Similar to the above, we want to solve the equation:
\begin{align*}
c_1\begin{pmatrix}1\\1\end{pmatrix} + c_2\begin{pmatrix}1\\-1\end{pmatrix}
+ c_3\begin{pmatrix}1\\0\end{pmatrix}
=\begin{pmatrix}0\\0\end{pmatrix}.
\end{align*}
This is the same as:
\begin{align*}
c_1 + c_2 + c_3 &= 0\\
c_1 - c_2 + 0 &=0.
\end{align*}
The second equation says that \(c_1 = c_2\). Inserting this into the first equation gives:
\begin{align*}
2c_1 + c_3 = 0.
\end{align*}
This says that \(c_1 = -\frac{1}{2}c_3\) but doesn't give any other restriction. Thus, any set of coefficients \(c_1,c_2,c_3\) that satisfies \(c_2 = c_1 = -\frac{1}{2}c_3\) is a solution. For example, if we take \(c_3 = -2\) then \(c_1 = c_2 = 1\) is a solution. Indeed:
\begin{align*}
\begin{pmatrix}1\\1\end{pmatrix} + \begin{pmatrix}1\\-1\end{pmatrix}
- 2\begin{pmatrix}1\\0\end{pmatrix}
\begin{pmatrix} 0\\ 0\end{pmatrix}.
\end{align*}
So these vectors are not linearly independent.
- Show that the vectors
\begin{align*}
\begin{pmatrix}1\\1\\1\end{pmatrix},
\begin{pmatrix}1\\0\\-1\end{pmatrix},
\begin{pmatrix}0\\1\\-1\end{pmatrix}
\end{align*}
are linearly independent.
We need to solve:
\begin{align*}
c_1\begin{pmatrix}1\\1\\1\end{pmatrix} +
c_2\begin{pmatrix}1\\0\\-1\end{pmatrix} +
c_3\begin{pmatrix}0\\1\\-1\end{pmatrix}
=\begin{pmatrix}0\\0\\0\end{pmatrix}.
\end{align*}
This is the same as:
\begin{align*}
c_1 + c_2 &= 0\\
c_1 + c_3 &= 0\\
c_1 - c_2 - c_3 &= 0.
\end{align*}
The first two equations say that \(c_2=c_3=-c_1\). Inserting this into the third equation gives \(c_1 + c_1 + c_1 = 0\) whence \(c_1\) and thus \(c_2\) and \(c_3\) are all zero. So, the only solution is \(c_1 = c_2 = c_3 = 0\) and so these vectors are linearly independent.

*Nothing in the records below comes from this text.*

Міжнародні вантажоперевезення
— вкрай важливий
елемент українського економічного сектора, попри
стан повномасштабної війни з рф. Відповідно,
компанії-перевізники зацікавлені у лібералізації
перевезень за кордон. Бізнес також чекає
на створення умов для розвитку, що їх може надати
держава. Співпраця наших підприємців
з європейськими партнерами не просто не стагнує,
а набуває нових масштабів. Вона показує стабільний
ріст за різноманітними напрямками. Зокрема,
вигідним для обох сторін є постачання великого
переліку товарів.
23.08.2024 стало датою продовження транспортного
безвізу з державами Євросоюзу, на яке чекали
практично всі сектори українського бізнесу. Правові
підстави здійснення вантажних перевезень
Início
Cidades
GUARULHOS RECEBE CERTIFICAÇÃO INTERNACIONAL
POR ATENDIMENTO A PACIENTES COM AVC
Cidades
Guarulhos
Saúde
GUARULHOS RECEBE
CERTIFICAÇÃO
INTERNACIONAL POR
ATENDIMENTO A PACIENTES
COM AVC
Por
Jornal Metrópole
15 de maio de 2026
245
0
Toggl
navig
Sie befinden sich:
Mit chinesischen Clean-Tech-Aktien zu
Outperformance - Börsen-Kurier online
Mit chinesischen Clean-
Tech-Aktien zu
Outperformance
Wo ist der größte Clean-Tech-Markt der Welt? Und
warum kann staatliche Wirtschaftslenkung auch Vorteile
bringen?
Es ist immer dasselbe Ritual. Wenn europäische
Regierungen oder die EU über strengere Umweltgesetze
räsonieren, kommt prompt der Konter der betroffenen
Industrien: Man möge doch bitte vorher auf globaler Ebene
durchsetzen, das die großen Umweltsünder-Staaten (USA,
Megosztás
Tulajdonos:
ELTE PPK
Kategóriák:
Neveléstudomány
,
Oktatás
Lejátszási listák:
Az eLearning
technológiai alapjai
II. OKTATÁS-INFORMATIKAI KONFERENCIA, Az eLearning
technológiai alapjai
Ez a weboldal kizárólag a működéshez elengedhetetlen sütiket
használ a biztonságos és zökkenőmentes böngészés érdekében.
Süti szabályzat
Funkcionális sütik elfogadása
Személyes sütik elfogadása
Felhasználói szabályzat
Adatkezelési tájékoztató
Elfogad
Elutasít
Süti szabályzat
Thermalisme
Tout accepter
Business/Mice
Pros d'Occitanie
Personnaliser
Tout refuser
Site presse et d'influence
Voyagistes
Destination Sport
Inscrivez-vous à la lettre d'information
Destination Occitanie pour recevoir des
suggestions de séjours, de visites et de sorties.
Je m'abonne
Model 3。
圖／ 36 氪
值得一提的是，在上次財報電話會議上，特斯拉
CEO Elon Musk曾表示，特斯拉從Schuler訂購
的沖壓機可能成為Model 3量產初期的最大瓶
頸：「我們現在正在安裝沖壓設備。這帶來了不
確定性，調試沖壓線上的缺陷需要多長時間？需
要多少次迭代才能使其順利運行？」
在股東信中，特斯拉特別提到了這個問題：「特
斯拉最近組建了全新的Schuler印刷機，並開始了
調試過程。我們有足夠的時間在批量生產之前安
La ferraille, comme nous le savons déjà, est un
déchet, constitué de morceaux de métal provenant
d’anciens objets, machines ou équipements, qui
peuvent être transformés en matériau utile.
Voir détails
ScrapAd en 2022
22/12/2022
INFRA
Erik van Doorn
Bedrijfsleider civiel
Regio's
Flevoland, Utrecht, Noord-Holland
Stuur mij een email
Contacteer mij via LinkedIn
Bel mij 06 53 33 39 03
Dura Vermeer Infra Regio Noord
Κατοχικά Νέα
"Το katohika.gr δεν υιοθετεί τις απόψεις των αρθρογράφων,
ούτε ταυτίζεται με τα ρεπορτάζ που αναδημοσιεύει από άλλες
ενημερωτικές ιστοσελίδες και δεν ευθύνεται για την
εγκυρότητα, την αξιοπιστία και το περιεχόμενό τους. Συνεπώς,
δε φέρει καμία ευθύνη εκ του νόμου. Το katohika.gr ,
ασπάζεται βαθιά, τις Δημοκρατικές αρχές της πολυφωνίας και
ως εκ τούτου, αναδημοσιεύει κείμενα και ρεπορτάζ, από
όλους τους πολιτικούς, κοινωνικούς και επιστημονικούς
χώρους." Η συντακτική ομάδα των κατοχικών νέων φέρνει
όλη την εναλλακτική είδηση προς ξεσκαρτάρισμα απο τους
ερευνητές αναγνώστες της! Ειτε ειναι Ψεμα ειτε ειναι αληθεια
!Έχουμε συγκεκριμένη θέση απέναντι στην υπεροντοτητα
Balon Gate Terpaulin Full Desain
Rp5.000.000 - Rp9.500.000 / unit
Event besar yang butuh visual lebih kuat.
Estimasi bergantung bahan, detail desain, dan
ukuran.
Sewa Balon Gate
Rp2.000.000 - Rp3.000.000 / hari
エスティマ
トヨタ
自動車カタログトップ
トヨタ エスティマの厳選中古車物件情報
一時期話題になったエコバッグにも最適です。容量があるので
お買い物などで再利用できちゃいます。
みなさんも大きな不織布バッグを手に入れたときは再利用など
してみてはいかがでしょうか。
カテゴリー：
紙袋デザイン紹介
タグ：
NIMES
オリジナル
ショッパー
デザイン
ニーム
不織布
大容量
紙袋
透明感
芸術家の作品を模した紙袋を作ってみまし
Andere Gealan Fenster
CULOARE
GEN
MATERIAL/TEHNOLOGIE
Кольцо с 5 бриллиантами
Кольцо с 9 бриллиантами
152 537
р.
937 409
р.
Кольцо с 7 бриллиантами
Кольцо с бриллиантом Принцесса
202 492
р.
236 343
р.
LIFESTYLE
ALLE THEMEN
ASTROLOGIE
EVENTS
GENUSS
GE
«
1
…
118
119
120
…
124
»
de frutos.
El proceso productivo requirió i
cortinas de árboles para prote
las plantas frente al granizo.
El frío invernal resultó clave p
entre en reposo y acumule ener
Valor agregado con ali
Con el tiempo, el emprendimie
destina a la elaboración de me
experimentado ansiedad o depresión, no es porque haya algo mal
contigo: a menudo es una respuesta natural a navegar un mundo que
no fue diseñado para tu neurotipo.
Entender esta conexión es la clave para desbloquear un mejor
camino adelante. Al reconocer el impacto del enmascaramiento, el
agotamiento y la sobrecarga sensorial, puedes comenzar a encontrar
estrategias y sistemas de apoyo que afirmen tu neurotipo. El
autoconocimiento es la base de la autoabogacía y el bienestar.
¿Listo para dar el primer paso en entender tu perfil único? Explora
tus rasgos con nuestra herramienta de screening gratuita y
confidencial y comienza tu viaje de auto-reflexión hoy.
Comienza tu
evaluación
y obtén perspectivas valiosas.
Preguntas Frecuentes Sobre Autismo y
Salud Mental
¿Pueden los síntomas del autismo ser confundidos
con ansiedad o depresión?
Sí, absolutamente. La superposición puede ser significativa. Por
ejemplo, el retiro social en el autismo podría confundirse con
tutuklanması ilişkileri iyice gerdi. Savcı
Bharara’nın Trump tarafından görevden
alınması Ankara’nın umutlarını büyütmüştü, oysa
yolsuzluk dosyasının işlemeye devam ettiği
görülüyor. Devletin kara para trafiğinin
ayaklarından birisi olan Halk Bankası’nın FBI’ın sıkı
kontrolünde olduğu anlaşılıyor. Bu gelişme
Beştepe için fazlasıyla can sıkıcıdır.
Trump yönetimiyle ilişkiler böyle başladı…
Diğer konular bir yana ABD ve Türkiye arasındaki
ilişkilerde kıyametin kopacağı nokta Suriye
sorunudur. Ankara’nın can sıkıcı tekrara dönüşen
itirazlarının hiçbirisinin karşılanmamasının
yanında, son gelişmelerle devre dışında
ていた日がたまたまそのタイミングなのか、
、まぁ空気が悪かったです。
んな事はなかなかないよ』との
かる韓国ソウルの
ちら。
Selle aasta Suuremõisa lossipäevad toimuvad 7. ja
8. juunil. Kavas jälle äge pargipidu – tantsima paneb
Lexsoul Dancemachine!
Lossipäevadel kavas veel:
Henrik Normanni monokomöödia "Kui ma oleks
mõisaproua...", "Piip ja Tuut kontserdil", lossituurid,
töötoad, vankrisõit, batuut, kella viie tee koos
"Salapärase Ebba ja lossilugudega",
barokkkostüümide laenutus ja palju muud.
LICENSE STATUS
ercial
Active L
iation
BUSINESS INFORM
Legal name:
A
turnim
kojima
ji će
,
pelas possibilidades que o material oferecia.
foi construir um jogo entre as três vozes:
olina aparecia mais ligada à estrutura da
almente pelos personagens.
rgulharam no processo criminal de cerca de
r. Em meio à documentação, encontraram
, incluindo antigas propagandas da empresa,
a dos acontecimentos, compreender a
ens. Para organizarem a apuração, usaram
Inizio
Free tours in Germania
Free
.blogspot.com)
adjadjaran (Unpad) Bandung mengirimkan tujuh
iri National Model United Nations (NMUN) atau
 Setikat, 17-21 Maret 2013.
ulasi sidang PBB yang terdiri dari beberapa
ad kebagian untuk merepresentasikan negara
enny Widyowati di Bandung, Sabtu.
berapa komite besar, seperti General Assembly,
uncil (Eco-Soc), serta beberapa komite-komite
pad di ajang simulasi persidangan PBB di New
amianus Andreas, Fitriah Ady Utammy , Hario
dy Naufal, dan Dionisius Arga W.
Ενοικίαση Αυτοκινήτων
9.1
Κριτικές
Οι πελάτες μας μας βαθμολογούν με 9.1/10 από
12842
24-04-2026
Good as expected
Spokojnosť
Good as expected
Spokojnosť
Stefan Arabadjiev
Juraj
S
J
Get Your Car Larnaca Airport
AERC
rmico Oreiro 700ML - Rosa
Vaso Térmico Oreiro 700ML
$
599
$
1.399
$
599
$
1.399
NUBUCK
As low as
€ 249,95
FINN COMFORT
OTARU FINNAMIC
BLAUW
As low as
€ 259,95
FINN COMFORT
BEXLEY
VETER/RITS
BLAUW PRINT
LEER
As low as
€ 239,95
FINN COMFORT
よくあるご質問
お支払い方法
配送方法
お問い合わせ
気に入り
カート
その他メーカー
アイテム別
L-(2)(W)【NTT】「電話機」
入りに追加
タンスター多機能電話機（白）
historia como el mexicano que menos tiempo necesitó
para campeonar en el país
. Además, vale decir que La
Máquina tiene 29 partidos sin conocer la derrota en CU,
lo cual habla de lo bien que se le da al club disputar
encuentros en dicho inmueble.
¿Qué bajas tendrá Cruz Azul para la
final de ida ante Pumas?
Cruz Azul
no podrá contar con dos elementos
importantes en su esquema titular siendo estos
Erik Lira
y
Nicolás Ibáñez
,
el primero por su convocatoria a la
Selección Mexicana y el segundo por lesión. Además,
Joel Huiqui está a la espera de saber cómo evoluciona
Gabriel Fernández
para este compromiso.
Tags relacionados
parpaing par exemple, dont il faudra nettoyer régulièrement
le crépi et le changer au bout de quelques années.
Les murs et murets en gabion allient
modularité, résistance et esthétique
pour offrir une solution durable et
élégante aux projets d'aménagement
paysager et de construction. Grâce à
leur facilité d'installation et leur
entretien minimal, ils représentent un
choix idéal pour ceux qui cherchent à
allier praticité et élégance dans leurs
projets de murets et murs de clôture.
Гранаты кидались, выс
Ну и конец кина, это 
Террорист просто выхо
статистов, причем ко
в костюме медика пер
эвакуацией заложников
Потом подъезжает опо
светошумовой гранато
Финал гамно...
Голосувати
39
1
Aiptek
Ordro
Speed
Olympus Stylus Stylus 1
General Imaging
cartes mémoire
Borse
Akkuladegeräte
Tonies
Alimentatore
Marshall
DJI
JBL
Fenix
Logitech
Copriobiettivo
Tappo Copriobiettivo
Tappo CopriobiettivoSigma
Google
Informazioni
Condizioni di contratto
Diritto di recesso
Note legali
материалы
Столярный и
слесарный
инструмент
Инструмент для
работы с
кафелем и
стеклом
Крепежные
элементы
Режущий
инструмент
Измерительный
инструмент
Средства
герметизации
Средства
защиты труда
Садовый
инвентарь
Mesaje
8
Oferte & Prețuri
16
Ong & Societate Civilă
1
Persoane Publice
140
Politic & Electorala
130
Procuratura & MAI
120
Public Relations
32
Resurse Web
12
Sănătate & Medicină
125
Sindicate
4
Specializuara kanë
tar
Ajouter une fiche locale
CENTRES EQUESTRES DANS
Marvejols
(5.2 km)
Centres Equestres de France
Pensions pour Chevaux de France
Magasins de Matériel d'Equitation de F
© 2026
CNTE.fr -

- Use the fact the vectors are linearly independent to show that the previously found solution (\(c_1 = 3\), \(c_2 = -1\), and \(c_3 = 2\)) to the following equation is unique\begin{align*}
c_1\begin{pmatrix}1\\1\\1\end{pmatrix}
+ c_2\begin{pmatrix}1\\0\\-1\end{pmatrix}
+ c_3\begin{pmatrix}0\\1\\-1\end{pmatrix}
=
\begin{pmatrix}
2\\5\\2
\end{pmatrix}
\end{align*}
\begin{align*}
c_1\begin{pmatrix}1\\1\\1\end{pmatrix}
+ c_2\begin{pmatrix}1\\0\\-1\end{pmatrix}
+ c_3\begin{pmatrix}0\\1\\-1\end{pmatrix}
=
3\begin{pmatrix}1\\1\\1\end{pmatrix}
-1\begin{pmatrix}1\\0\\-1\end{pmatrix}
+ 2\begin{pmatrix}0\\1\\-1\end{pmatrix}
\end{align*}
observe this can be written as:
\begin{align*}
(c_1-3)\begin{pmatrix}1\\1\\1\end{pmatrix}
+ (c_2 - (-1))\begin{pmatrix}1\\0\\-1\end{pmatrix}
+ (c_3 - 2)\begin{pmatrix}0\\1\\-1\end{pmatrix}
= \begin{pmatrix}0\\0\\0\end{pmatrix}.
\end{align*}
Since we know these vectors are linearly independent, it follows that:
\begin{align*}
c_1 - 3 = 0 \hspace{.25in}
c_2 - (-1) = 0 \hspace{.25in}
c_3 - 2 = 0.
\end{align*}
Spanning Sets and Basis
Video Notes
The concepts of "spanning set" and "basis" are related to the concept of "linear independence". A set of vectors \(\boldsymbol{v}_1, \ldots, \boldsymbol{v}_m\) in \(\mathbb{R}^n\) is a spanning set for \(\mathbb{R}^n\) if every vector in \(\mathbb{R}^n\) can be written as a linear combination of these vectors.
A general fact is that \(n\) linearly independent vectors in \(\mathbb{R}^n\) form a spanning set. In addition, a set of vectors that are (1) linearly independent and (2) a spanning set is called a
basis.
Example
Determine if\(\begin{pmatrix}1\\1\\1\end{pmatrix},
\begin{pmatrix}1\\0\\-1\end{pmatrix},
\begin{pmatrix}0\\1\\-1\end{pmatrix}\) form a spanning set for \(\mathbb{R}^3\).
We have seen that they are linearly independent, there are three of them, and they are in \(\mathbb{R}^3\) so they form a spanning set.